Before recapping Washington’s performance, I have to credit David West for leading the Pacers to the Eastern Conference Finals tonight. Whenever the Wizards gained momentum, West responded with a big bucket in crunch time. I jokingly called him “David Nowitzki” on Twitter, but it honestly looked like he wasn’t going to miss a shot all game long from the mid-range area. He finished the game with 29 points.
Unlike in Game 5 where Washington obliterated the Pacers at Indiana, John Wall looked hesitant to start the game. Instead of attacking the basket, he forced a few bad passes, which resulted in turnovers and never really got into a groove. When he did attack the basket, he wasn’t able to draw enough contact to get a foul call. Wall finished the game with 12 points on 16 shot attempts to go along side 9 assists.
Wall’s backcourt mate, Bradley Beal, didn’t have a great shooting night either. Both Wall and Beal struggled to knock down shots from the outside, and once they missed a few consecutive shots early in the first quarter, the Pacers were able to build on a lead. With that said, Beal did knock down a clutch three point shot in the fourth quarter to give Washington a one point advantage–a lead the Wizards obviously failed to take advantage of. He finished the game with 16 points on 19 shot attempts.
Marcin Gortat was spectacular in Game 5 and he started Game 6 in similar fashion, as he hit a few tough turnaround shots in the post over Roy Hibbert. Gortat has been solid all year long, but he’s been really effective in the NBA Playoffs and that continued tonight in Washington. Gortat scored 19 points, but wasn’t nearly as good on the glass as he was in Game 5, as he grabbed just 6 rebounds. Nene chipped in with 15 of his own points, but Washington wasn’t able to get much contribution from Trevor Ariza, who scored just 6.

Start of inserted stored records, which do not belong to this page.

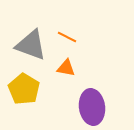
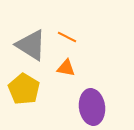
gray triangle: rotated 12 degrees clockwise
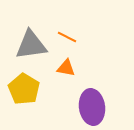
gray triangle: rotated 40 degrees counterclockwise
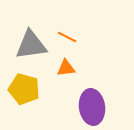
orange triangle: rotated 18 degrees counterclockwise
yellow pentagon: rotated 16 degrees counterclockwise
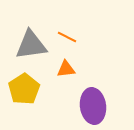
orange triangle: moved 1 px down
yellow pentagon: rotated 24 degrees clockwise
purple ellipse: moved 1 px right, 1 px up
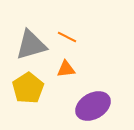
gray triangle: rotated 8 degrees counterclockwise
yellow pentagon: moved 4 px right, 1 px up
purple ellipse: rotated 68 degrees clockwise
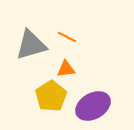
yellow pentagon: moved 23 px right, 8 px down
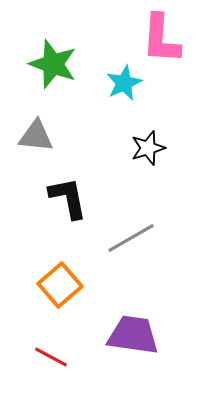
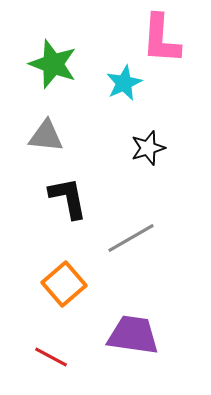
gray triangle: moved 10 px right
orange square: moved 4 px right, 1 px up
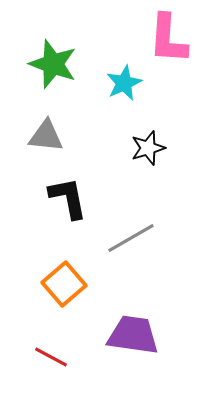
pink L-shape: moved 7 px right
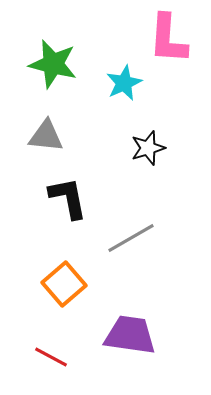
green star: rotated 6 degrees counterclockwise
purple trapezoid: moved 3 px left
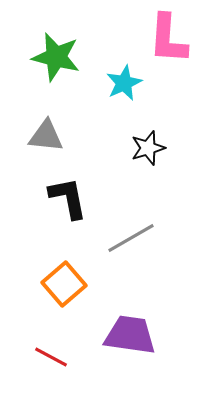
green star: moved 3 px right, 7 px up
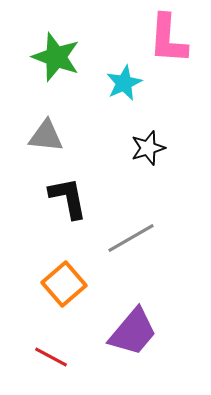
green star: rotated 6 degrees clockwise
purple trapezoid: moved 3 px right, 3 px up; rotated 122 degrees clockwise
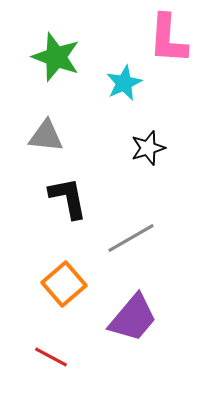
purple trapezoid: moved 14 px up
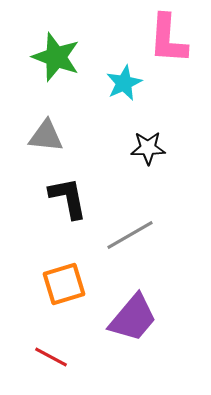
black star: rotated 16 degrees clockwise
gray line: moved 1 px left, 3 px up
orange square: rotated 24 degrees clockwise
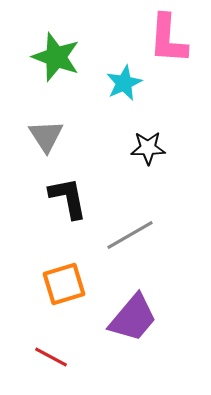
gray triangle: rotated 51 degrees clockwise
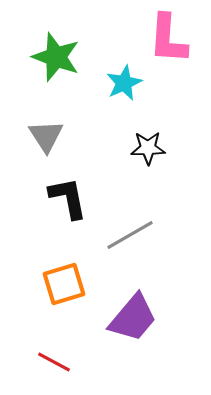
red line: moved 3 px right, 5 px down
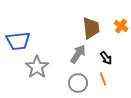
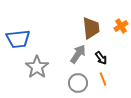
orange cross: rotated 24 degrees clockwise
blue trapezoid: moved 2 px up
black arrow: moved 5 px left
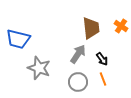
orange cross: rotated 24 degrees counterclockwise
blue trapezoid: rotated 20 degrees clockwise
black arrow: moved 1 px right, 1 px down
gray star: moved 2 px right, 1 px down; rotated 15 degrees counterclockwise
gray circle: moved 1 px up
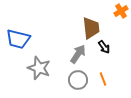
orange cross: moved 15 px up; rotated 24 degrees clockwise
black arrow: moved 2 px right, 12 px up
gray circle: moved 2 px up
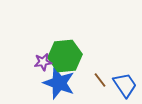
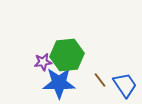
green hexagon: moved 2 px right, 1 px up
blue star: rotated 20 degrees counterclockwise
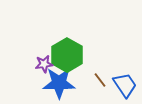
green hexagon: rotated 24 degrees counterclockwise
purple star: moved 1 px right, 2 px down
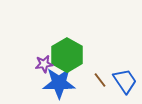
blue trapezoid: moved 4 px up
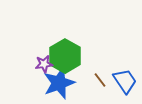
green hexagon: moved 2 px left, 1 px down
blue star: rotated 20 degrees counterclockwise
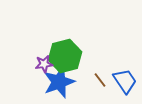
green hexagon: rotated 16 degrees clockwise
blue star: moved 1 px up
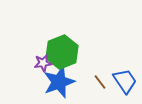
green hexagon: moved 3 px left, 4 px up; rotated 8 degrees counterclockwise
purple star: moved 1 px left, 1 px up
brown line: moved 2 px down
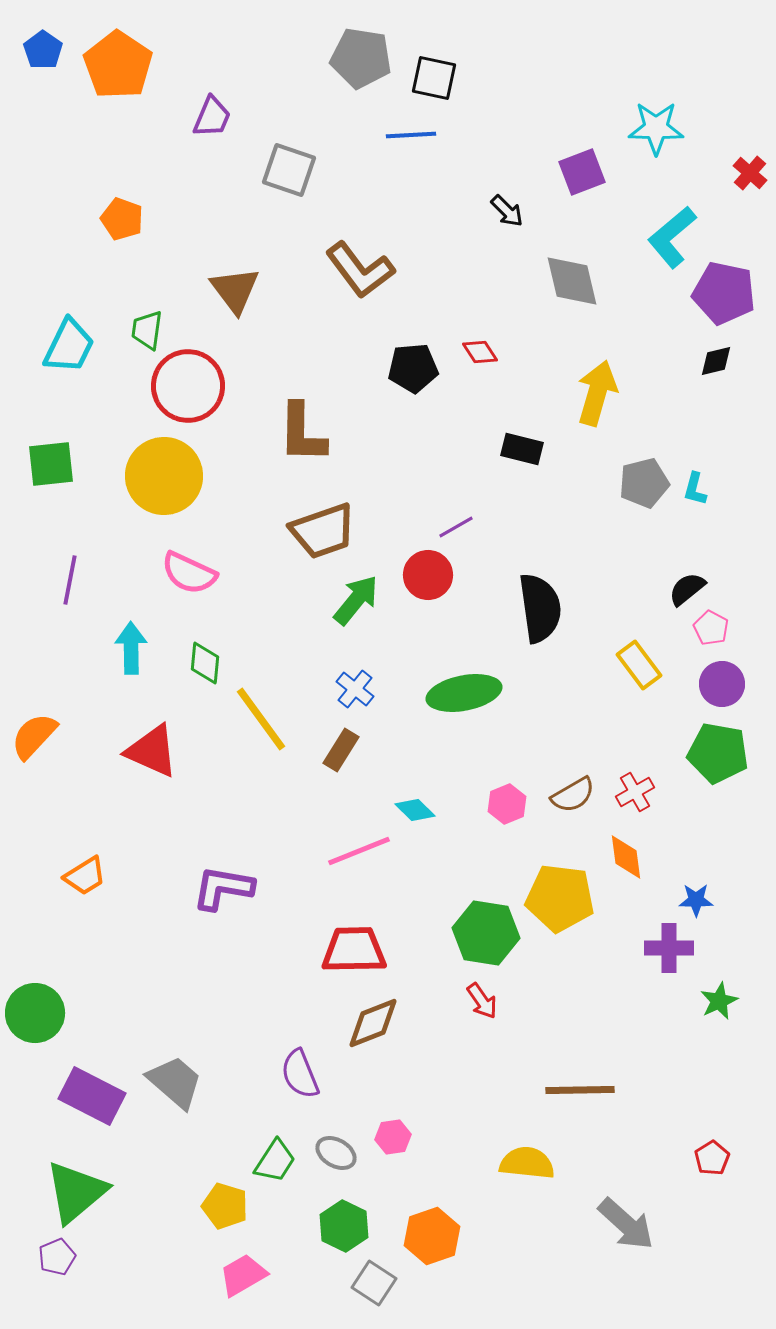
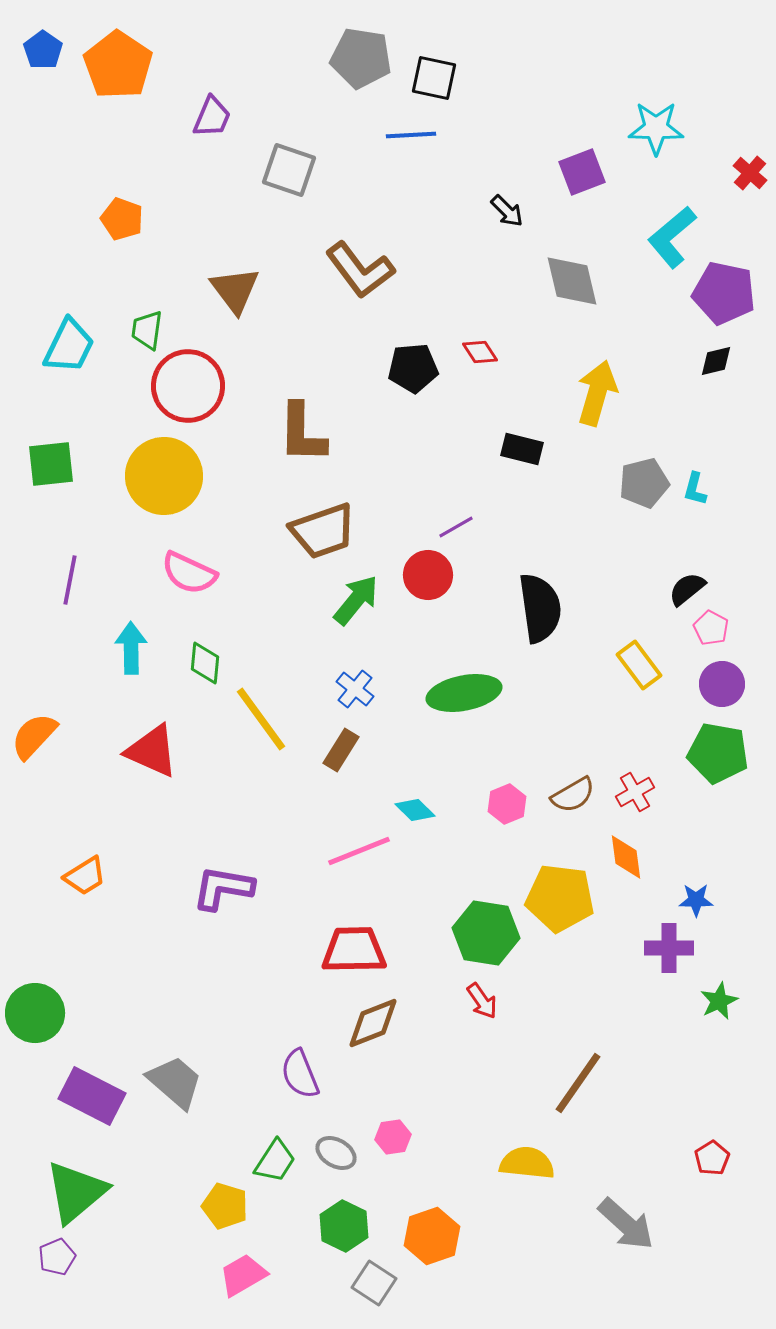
brown line at (580, 1090): moved 2 px left, 7 px up; rotated 54 degrees counterclockwise
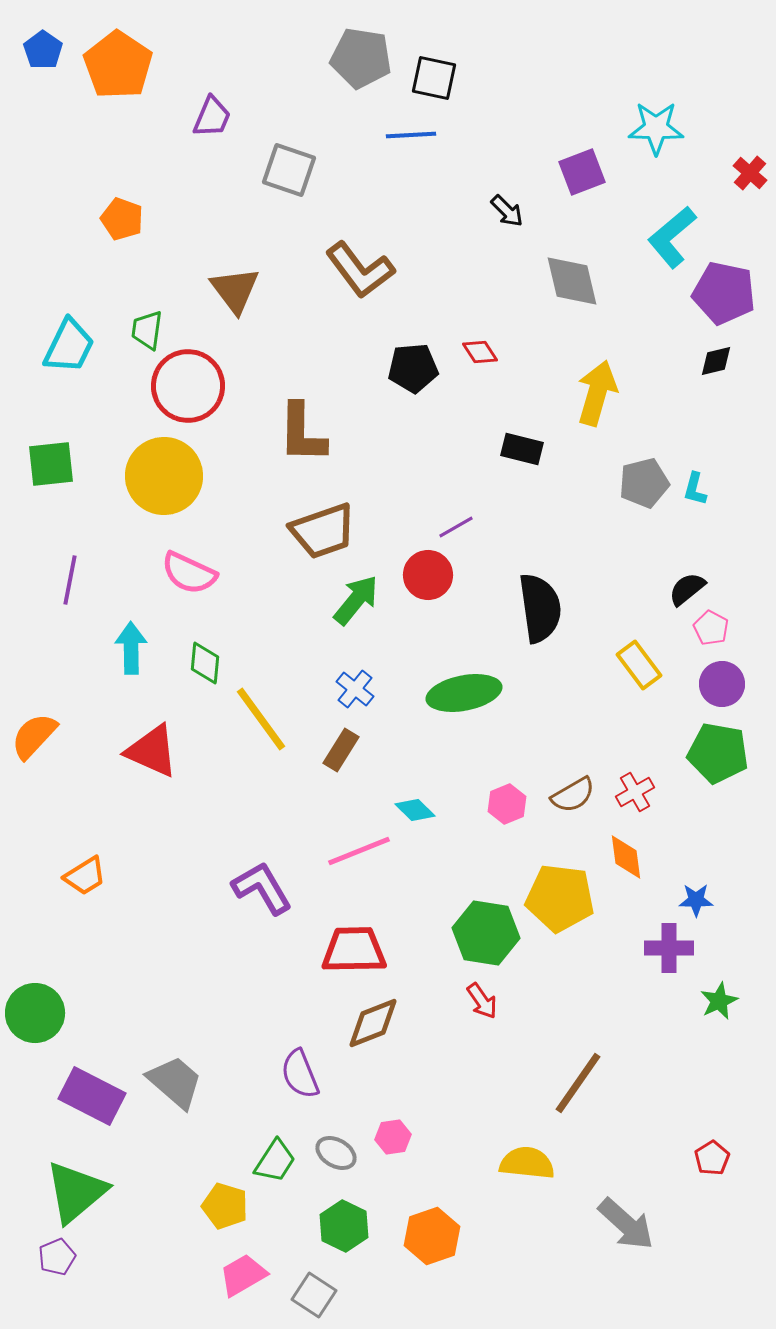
purple L-shape at (223, 888): moved 39 px right; rotated 50 degrees clockwise
gray square at (374, 1283): moved 60 px left, 12 px down
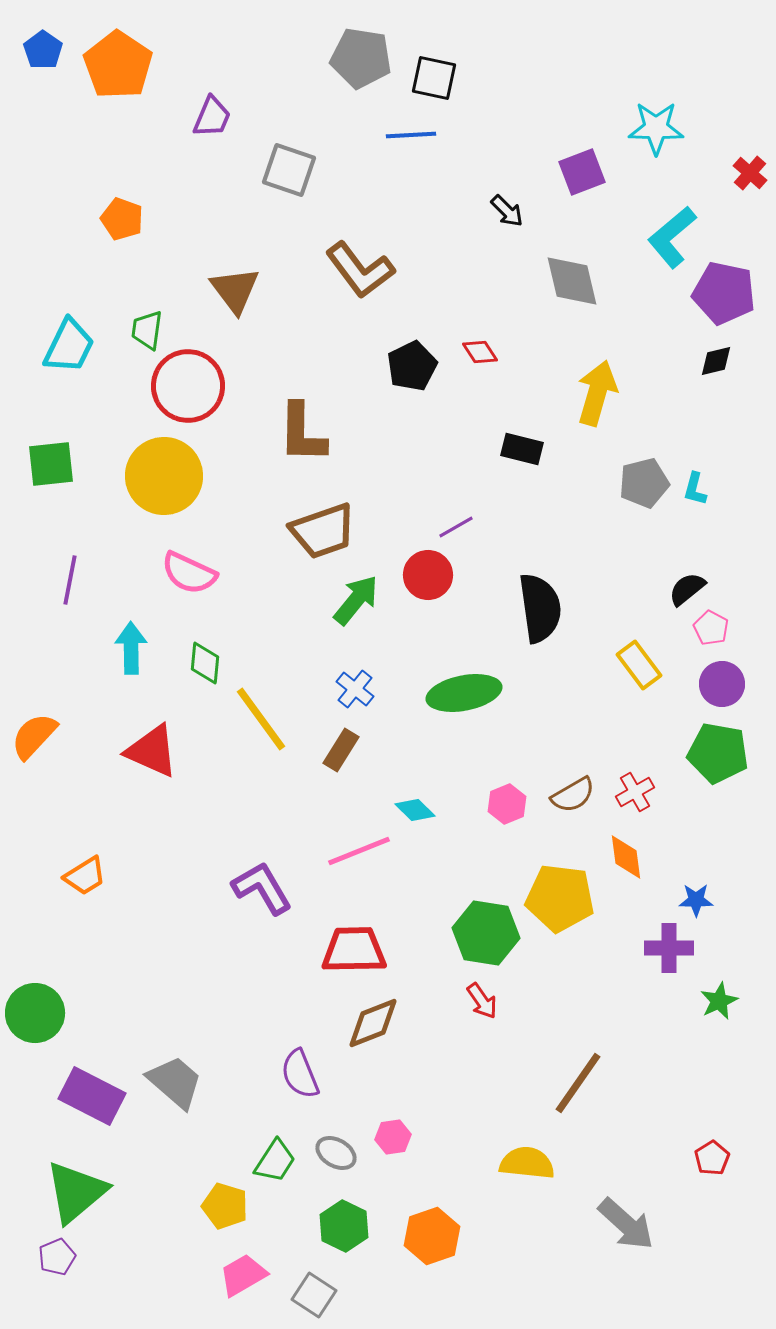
black pentagon at (413, 368): moved 1 px left, 2 px up; rotated 21 degrees counterclockwise
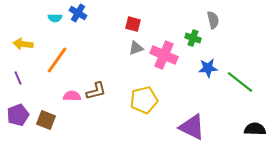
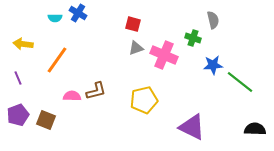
blue star: moved 5 px right, 3 px up
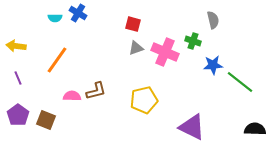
green cross: moved 3 px down
yellow arrow: moved 7 px left, 2 px down
pink cross: moved 1 px right, 3 px up
purple pentagon: rotated 15 degrees counterclockwise
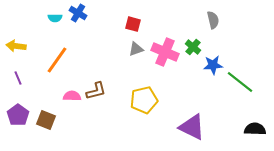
green cross: moved 6 px down; rotated 21 degrees clockwise
gray triangle: moved 1 px down
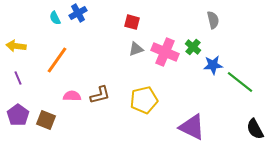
blue cross: rotated 30 degrees clockwise
cyan semicircle: rotated 64 degrees clockwise
red square: moved 1 px left, 2 px up
brown L-shape: moved 4 px right, 4 px down
black semicircle: rotated 120 degrees counterclockwise
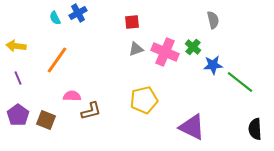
red square: rotated 21 degrees counterclockwise
brown L-shape: moved 9 px left, 16 px down
black semicircle: rotated 25 degrees clockwise
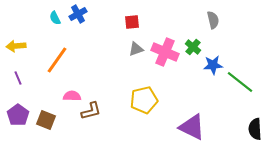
blue cross: moved 1 px down
yellow arrow: rotated 12 degrees counterclockwise
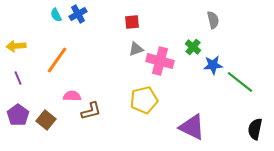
cyan semicircle: moved 1 px right, 3 px up
pink cross: moved 5 px left, 9 px down; rotated 8 degrees counterclockwise
brown square: rotated 18 degrees clockwise
black semicircle: rotated 15 degrees clockwise
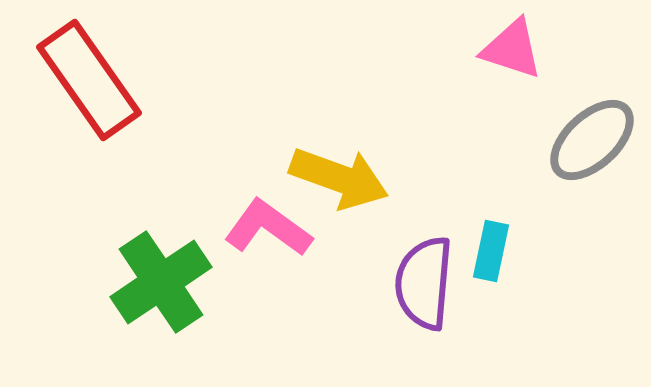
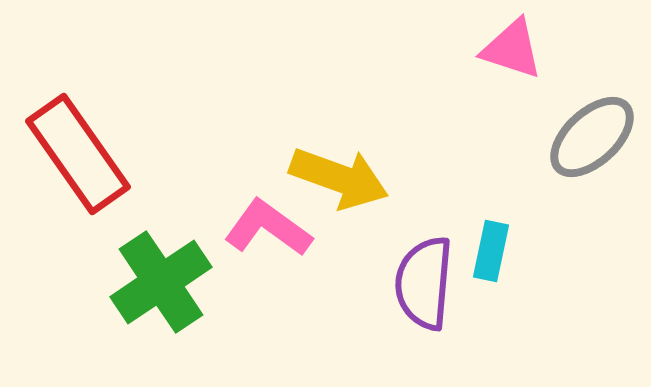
red rectangle: moved 11 px left, 74 px down
gray ellipse: moved 3 px up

Even though the series is over, the Washington Wizards have grown a lot over the past month or so. John Wall (23 years old) and Bradley Beal (20 years old) have gained an invaluable experience competing on one of the biggest stages the NBA has to offer. It would’ve been nice to get a second round playoff win at home, but Washington competed against two of the “toughest” defensive teams in the NBA Playoffs and will undoubtedly grow from this experience.